# Flatheads on Perdido or Styx?



## Codslayer (Mar 2, 2012)

What's the best way to catch flatheads or other types of catfish on these rivers? Never really tried, we mostly bass fish, but I would like to catch something I can eat, not really a bass eater.


----------



## jcoss15 (Oct 11, 2010)

live bait, bream or shiners will catch flatheads...catch some bream with worms or crickets and drop them in a deep hole next to cover. Use a stout rod with some good line.


----------



## Codslayer (Mar 2, 2012)

Is it best to do this at night?


----------



## CatHunter (Dec 31, 2008)

Be warned, Flathead fishing is highly addictive and you may lose the desire to fish for any thing else


----------



## Codslayer (Mar 2, 2012)

CatHunter said:


> Be warned, Flathead fishing is highly addictive and you may lose the desire to fish for any thing else


Without giving up any honey holes, where do you have the best luck. Up river? I am new to this!


----------



## CatHunter (Dec 31, 2008)

I never keep honey holes, I'm always scouting new areas and rarely revisit places, as for perdido river I would say and where from 3 miles south of Ruby's all the way to the I10 bridge could produce fish possibly even farther north if you can get there, I have never tryed styx river Im not even sure If there are flatheads in that river, I have never heard of any one catching Flatheads up there. If you have please share the story.


----------



## Codslayer (Mar 2, 2012)

I will give it a try on styx, but being a beginner I may not be the best one to provide a good report?


----------



## CatHunter (Dec 31, 2008)

Codslayer said:


> I will give it a try on styx, but being a beginner I may not be the best one to provide a good report?



I only live 10 min from Perdido river, today after the rain stopped I ran over there and launched around 4:30pm at Ruby's, we fished till 7:30 for Flatheads with lures after getting exited about reading another guys reports of catching them with lures. 

We was hunting aggressive fish in the thickest of cover even climbing on top of logs and dropping straight down like ice fishing.If they are there they hit instantly we managed to boat 4 small fish under 5lbs and lost a few others. 

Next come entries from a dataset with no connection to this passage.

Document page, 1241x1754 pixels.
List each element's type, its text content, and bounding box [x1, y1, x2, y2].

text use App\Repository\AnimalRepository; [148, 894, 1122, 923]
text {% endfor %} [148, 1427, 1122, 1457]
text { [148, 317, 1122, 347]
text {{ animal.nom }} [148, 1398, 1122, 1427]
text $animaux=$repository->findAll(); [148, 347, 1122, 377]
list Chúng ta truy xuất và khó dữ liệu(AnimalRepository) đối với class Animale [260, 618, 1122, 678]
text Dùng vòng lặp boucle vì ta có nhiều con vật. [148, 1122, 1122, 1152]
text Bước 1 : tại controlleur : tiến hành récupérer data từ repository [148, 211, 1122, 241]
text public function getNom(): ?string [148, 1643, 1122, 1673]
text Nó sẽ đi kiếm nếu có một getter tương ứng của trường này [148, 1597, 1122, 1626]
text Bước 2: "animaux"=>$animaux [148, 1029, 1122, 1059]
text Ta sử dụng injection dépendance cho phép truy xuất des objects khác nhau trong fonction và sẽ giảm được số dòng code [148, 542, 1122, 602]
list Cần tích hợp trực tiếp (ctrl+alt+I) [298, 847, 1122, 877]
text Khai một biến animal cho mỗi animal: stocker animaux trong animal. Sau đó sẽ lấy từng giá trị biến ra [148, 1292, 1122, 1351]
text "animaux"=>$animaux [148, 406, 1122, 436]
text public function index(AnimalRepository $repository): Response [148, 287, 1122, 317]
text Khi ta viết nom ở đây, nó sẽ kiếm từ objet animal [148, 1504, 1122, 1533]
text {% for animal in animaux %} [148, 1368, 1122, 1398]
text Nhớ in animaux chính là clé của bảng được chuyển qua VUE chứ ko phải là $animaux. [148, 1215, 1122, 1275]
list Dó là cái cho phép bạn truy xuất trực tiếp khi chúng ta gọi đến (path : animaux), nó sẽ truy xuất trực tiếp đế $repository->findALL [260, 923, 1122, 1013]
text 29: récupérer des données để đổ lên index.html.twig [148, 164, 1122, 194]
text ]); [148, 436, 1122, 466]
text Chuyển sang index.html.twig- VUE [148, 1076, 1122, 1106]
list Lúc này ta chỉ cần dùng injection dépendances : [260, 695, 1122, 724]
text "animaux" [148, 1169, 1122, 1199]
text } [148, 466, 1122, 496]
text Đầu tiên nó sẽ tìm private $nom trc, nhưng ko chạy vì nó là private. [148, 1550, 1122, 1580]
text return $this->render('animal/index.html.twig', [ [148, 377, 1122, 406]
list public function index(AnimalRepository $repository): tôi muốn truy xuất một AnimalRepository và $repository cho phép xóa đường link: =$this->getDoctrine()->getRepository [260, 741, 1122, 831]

The guy at ruby's told me he has hooked a few Flatheads by mistake on lures in Perdido that just man handled him and got away.


----------



## CatHunter (Dec 31, 2008)

Here is a video of the guy that catches them with lures.


----------



## Land is the Limit (Mar 24, 2012)

CatHunter said:


> Be warned, Flathead fishing is highly addictive and you may lose the desire to fish for any thing else


 HAHA my words exactly! Thats what you call having the same kinda fever!


----------



## skiff89_jr (Apr 1, 2011)

I think the guy in the video needs a longer pole :laughing: Nice catch though! I bet it's pretty fun getting them on artificials.


----------



## CatHunter (Dec 31, 2008)

Headed back to perdido tonight to see whats going on, I'm starting to get the itch I need my catfish fix.


----------



## FishWalton (Jul 22, 2010)

I have seen anglers using similar poles below the dam at Chattahoochee when water is being relesed. Required a heavy weight in the current.


----------